**BRIEF:** Check every line of the entries for the string "information" and return the ones that contain it.
# # # #
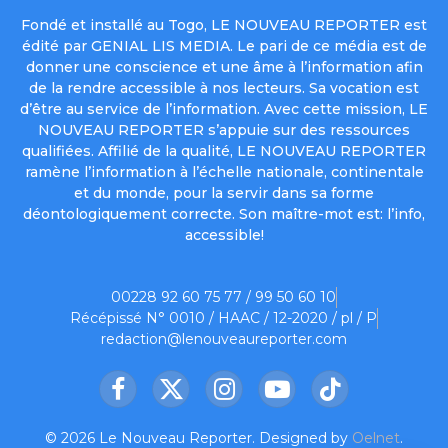
Fondé et installé au Togo, LE NOUVEAU REPORTER est
édité par GENIAL LIS MEDIA. Le pari de ce média est de
donner une conscience et une âme à l’information afin
de la rendre accessible à nos lecteurs. Sa vocation est
d’être au service de l’information. Avec cette mission, LE
NOUVEAU REPORTER s’appuie sur des ressources
qualifiées. Affilié de la qualité, LE NOUVEAU REPORTER
ramène l’information à l’échelle nationale, continentale
et du monde, pour la servir dans sa forme
déontologiquement correcte. Son maître-mot est: l’info,
accessible!
00228 92 60 75 77 / 99 50 60 10
Récépissé N° 0010 / HAAC / 12-2020 / pl / P
redaction@lenouveaureporter.com
Facebook
X
Instagram
YouTube
TikTok
(Twitter)
© 2026 Le Nouveau Reporter. Designed by
Oelnet
.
# # # #
**RESPONSE BELOW:**
donner une conscience et une âme à l’information afin
d’être au service de l’information. Avec cette mission, LE
ramène l’information à l’échelle nationale, continentale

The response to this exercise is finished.